— Мы можем пожениться, не так ли? Как много еще раз мне придется это говорить? Мы можем жить здесь, разве нет? У тебя есть свои собственные деньги. Серф ничего с этим не сможет сделать.
Он осушил свой стакан и поставил его на край полки над камином.
— Мы можем пожениться, — убежденно повторил он. — Вот что мы можем сделать.
— Нет, не можем.
— Мы можем пожениться, — настаивал он. — Ты можешь сказать Серфу правду. Ты ведь думаешь, что он тревожится, а? Может быть, он тревожился, когда это произошло, но не сейчас. Парень не может прожить с такого рода вещью два года, не привыкнув к этой мысли. Ты обманываешь себя, если ты думаешь, что он все еще тревожится. Он не тревожится.
— Нет, он тревожится, — возразила она, ее глаза были расширены и резко выделялись на белом напряженном лице.
Он встал и теперь стоял, засунув руки в карманы халата, голова чуточку склонена набок, на бледных губах легкая, насмешливая улыбка.
— Я говорю тебе, что ему все равно, — произнес он.
Они оба разговаривали тихо, но вокруг них была напряженность, которая говорила мне, что они сдерживают себя, словно знают, что, пока они владеют собой, ситуация под контролем. И это было очевидно, так как обоим было что терять, поэтому они не хотели, чтобы ситуация выходила из-под контроля.
— И я скажу тебе почему, — продолжил Миллс. — Посмотри на то, как он обращается с тобой. Как часто он приходит повидаться с тобой? Два раза в день.
Он запнулся, когда она сделала легкое нетерпеливое движение, и сказал:
— Я знаю, что ты думаешь.
— Что я думаю?
— Ты думаешь, что он видится с тобой только два раза в день потому, что ему тяжело приходить чаще. У тебя есть бестолковое убеждение в том, что его беспокоит совесть. Ты думаешь, что каждый раз, когда он приходит в твою комнату и видит тебя сидящей в твоем кресле или лежащей на кровати с этим обиженным, одиноким выражением на твоем озлобленном, маленьком лице, он получает удар по сердцу. Так ты думаешь, правда?
— Нет необходимости быть грубым, — сказала она, сжав за спиной ладони в кулаки.
— Правда? — повторил он.
— Да! Я знаю, что это так! — выкрикнула она, ее голос прозвучал внезапно громко и грубо. — Я знаю, что ему тяжело видеть меня, и я рада! Ты слышишь?! Я рада!
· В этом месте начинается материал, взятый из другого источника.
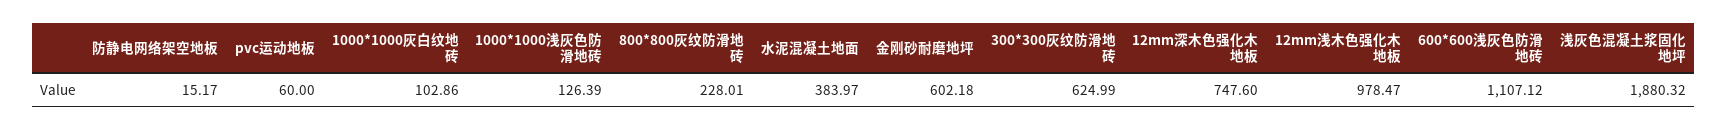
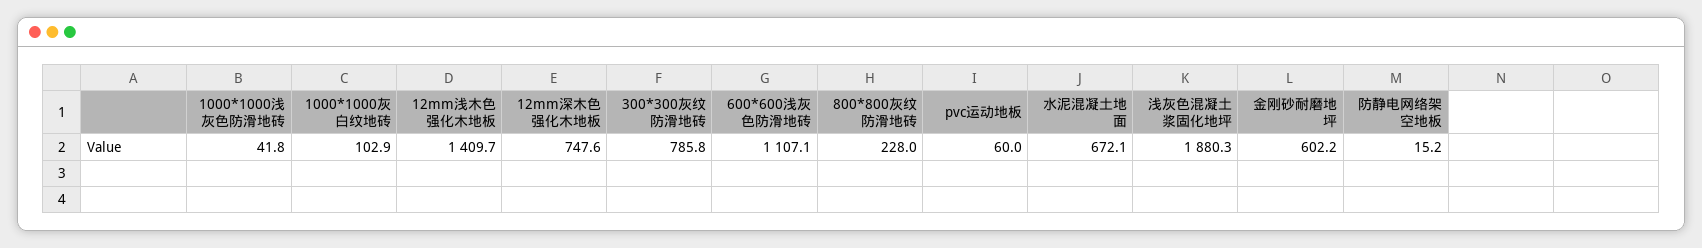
1000*1000浅灰色防滑地砖: 126.39 -> 41.8
水泥混凝土地面: 383.97 -> 672.1
300*300灰纹防滑地砖: 624.99 -> 785.8
12mm浅木色强化木地板: 978.47 -> 1409.7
— Настало время тебе прекратить обманывать себя, — произнес он, не повышая голоса, наблюдая за ней, очень уверенный, перекатываясь с мысков на пятки и обратно. — Время посмотреть правде в лицо, детка. Твой обман был раскрыт, когда он женился на этой блондинке.
— Я не собираюсь говорить об этом! — выкрикнула она. — С меня достаточно, Цезарь! И не называй меня деткой. Это пошло и отвратительно.